The First Amendment Center in the USA has placed online the once unavailable five-volume treatise of the late Rev Dean M. Kelley, the internationally known National Council of Churches USA executive for religious liberty.
The Law of Church and State in America has been described as "a 20-year research masterpiece" which was completed by Kelley but left unpublished after his death. It will be invaluable to all students of religion and modernity, not just in the United States but worldwide - dealing as it does, with key issues of religion, state and civil society.
When Dean M. Kelley died on 11 May 1997, the loss was devastating for proponents of religious liberty. Kelley, who served as Executive for Religious Liberty of the National Council of Churches USA (NCCUSA) from 1960 to 1990, was a nationally recognized expert in the field and had defended the rights of such diverse groups as the Unification Church, Taos Pueblo Indians, the Church of Scientology, Old Order Amish, Christian Scientists, Roman Catholics, Jews, Muslims and mainline Protestants.
"When Dean Kelley died, an enormous amount of knowledge and experience died with him," said Wesley M. "Pat" Pattillo, the NCCUSA's Senior Programme Director for Justice and Advocacy and Communication. "Now, a remarkable publishing venture will make much of that knowledge accessible again for all religious groups working their way through First Amendment issues and church-state controversies."
Among the intellectual treasures lost when Kelley died was a five-volume treatise on religious liberty in the USA that he had been working on for 20 years when he fell ill with cancer. Kelley completed the writing before he died, but the publisher abandoned the project when the task of updating developments in state law for inclusion in the book became overwhelming.
Now, in a collaborative venture with the NCCUSA's Committee on Religious Liberty, the First Amendment Center has made Kelley's five-volume The Law of Church and State in America available online.
“The opportunity for online publication rescued a masterpiece from oblivion,” write the members of the manuscript committee, who brought Kelley’s work to its present form. Lenore Hervey, Kelley’s only child and the copyright holder, agreed to make the work freely available for online use. The First Amendment Center agreed to make the work available on its site. The book’s chapters are posted as PDFs.

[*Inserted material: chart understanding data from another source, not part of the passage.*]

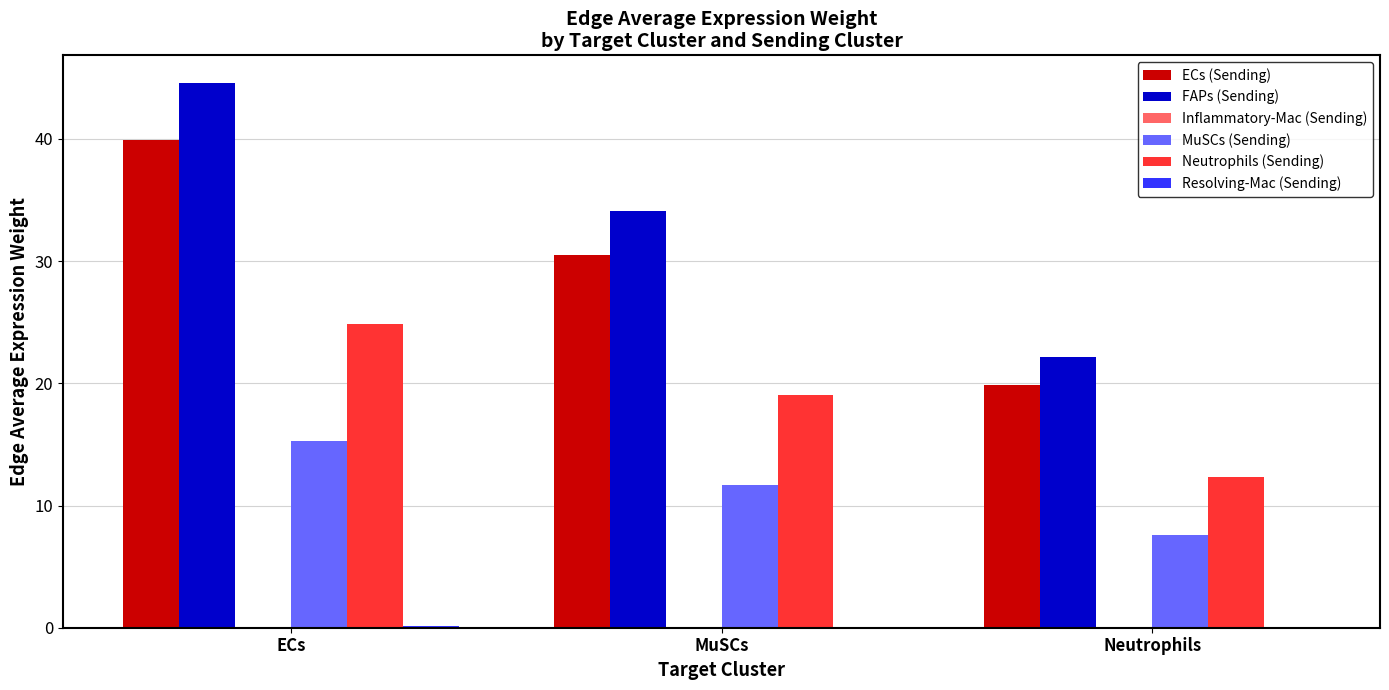

The ECs (Sending) series shows 30.5 at MuSCs. True or false?

True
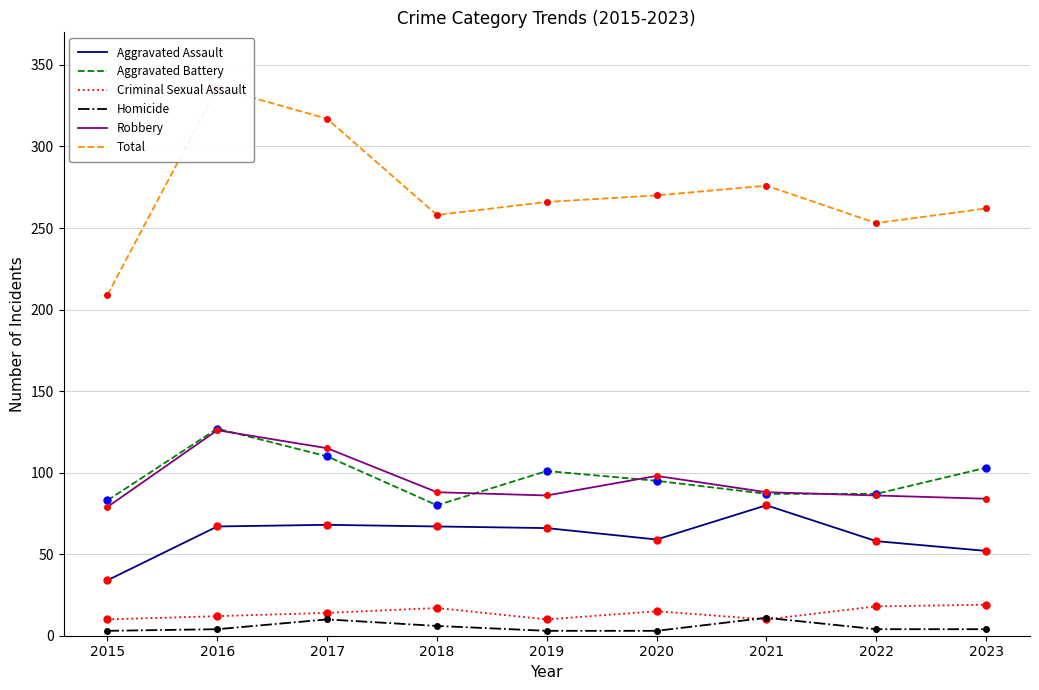

Which series reaches the maximum Y coordinate?

Total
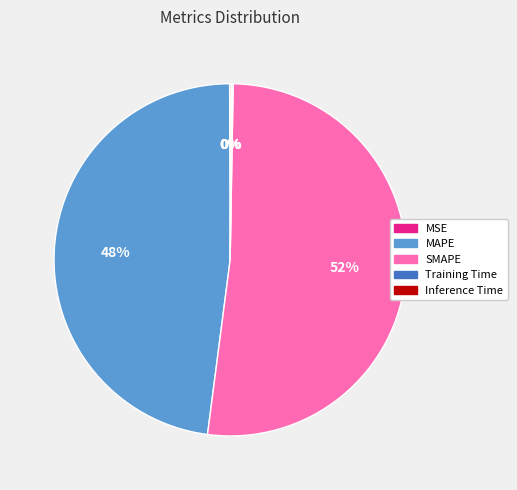

True or false: SMAPE accounts for 52% of the total.

True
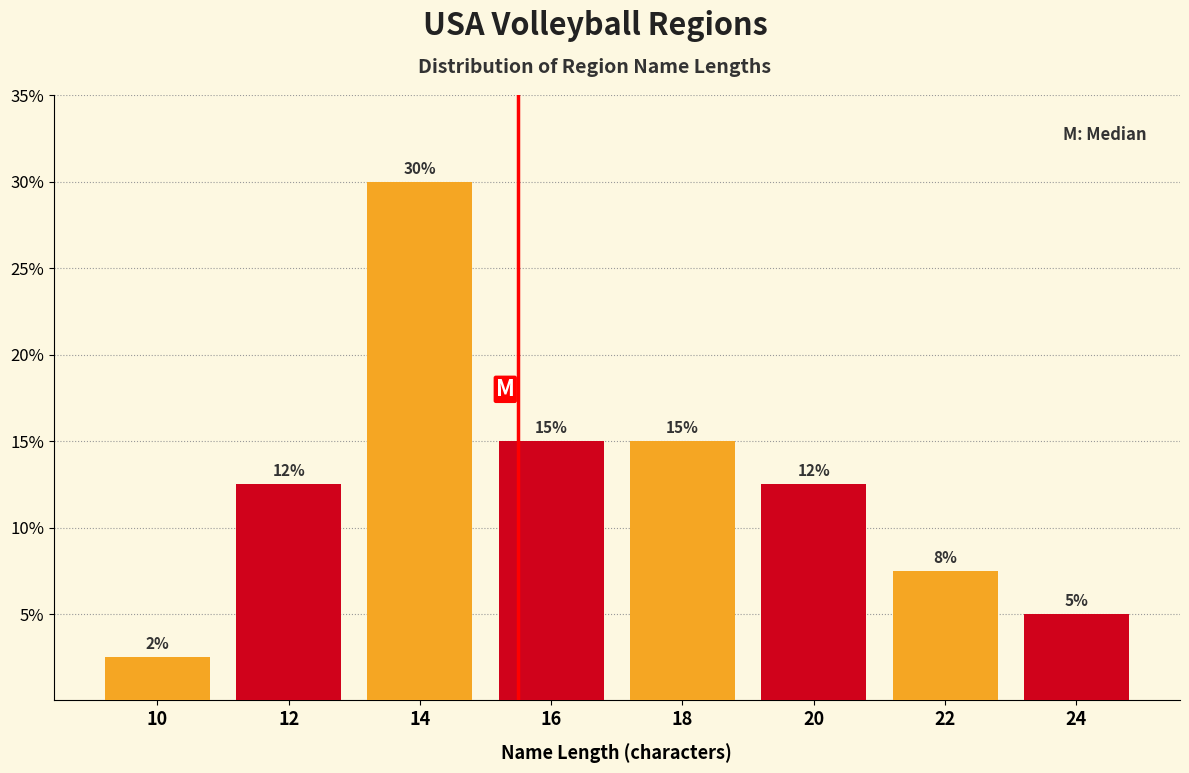

At which category does the chart reach its minimum across all series?

10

"Kelley's work at the Council was extraordinary and historic," said the Rev Dr Michael Kinnamon, NCCUSA General Secretary. "Thanks to the First Amendment Center, this once-lost work is now available to a new generation of people who value their freedom to practice their religion as they are led by their faith and intellect."

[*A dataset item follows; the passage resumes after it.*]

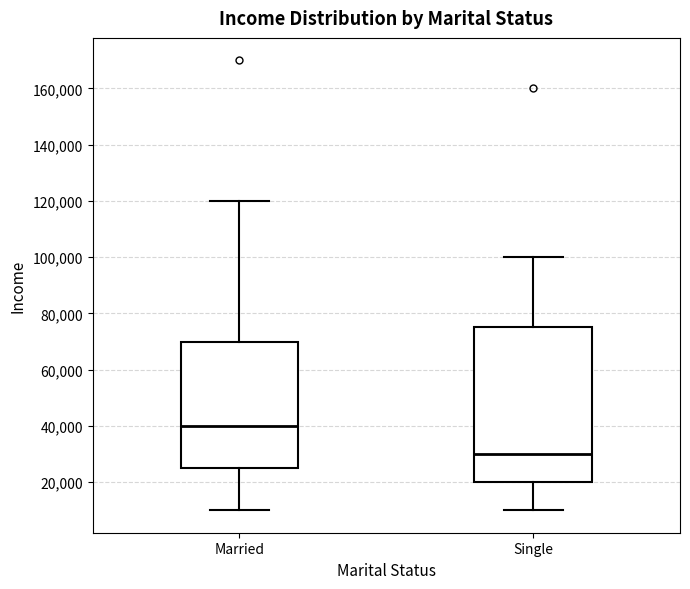

Reading left to right, read every box against the y-axis: the position of its median line, the range the box covers, and the ends of its whiskers. The values are not printed on the chart, so give them approximately, as read against the axis.

Married: median 40000, box 26000 to 70000, whiskers 10000 to 120000
Single: median 30000, box 20000 to 76000, whiskers 10000 to 100000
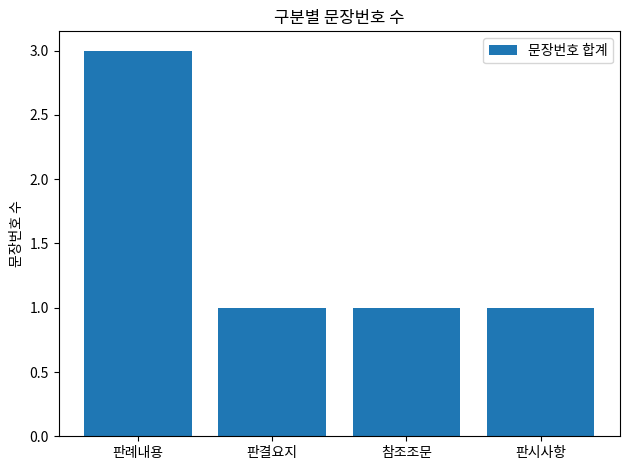

Does the chart contain stacked bars?

No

“As the long-time director of civil and religious liberty at the National Council of Churches of Christ, the Rev Dean Kelley was one of the most effective advocates for religious freedom of his era,” said Charles Haynes of the First Amendment Center, a project of the Washington-based Freedom Forum, which also operates the Newseum, a major exposition center on Pennsylvania Avenue in the nation's capital. “This monumental work on the law of church and state reflects both his deep knowledge of the issues and his extraordinary ability to provide a lively, informed account of case law central to understanding the relationship between religion and government in America.”
Kelley’s book covers a range of topics. In the author’s own words: “This work is organized under five broad themes: (1) the autonomy interests of religious bodies; (2) the outreach activities of religious bodies; (3) the inculcation of the faith by religious bodies; (4) the practice of the faith by the faithful in the ‘world’ (issues of ‘conscience’); and (5) state efforts to shelter, sponsor or protect religion — not always justifiable — and attempts to define what entities or activities are entitled to that treatment."
Kelly continued: “The work of the courts within these areas is analyzed and evaluated according to my understanding of what the Founders’ radical ‘institutional invention’ — of the disengagement of religion from governmental authority — requires and how it has worked out in application (or sometimes misapplication). Extensive excerpts from important court opinions — federal and state — allow the readers to judge for themselves the persuasiveness of judicial reasoning.”
The NCCUSA Committee on Religious Liberty assigned the year-long publishing task to a manuscript committee, chaired by Sharon Worthing Vaino, a member of the editorial council of the Journal of Church and State. Members included Hervey and Haynes as well as Richard Foltin, American Jewish Committee; the Rev N. J. (Skip) L’Heureux Jr., Queens Federation of Churches; Wesley (Pat) Pattillo, National Council of Churches; and the Rev Charles M. Whelan, Fordham University School of Law.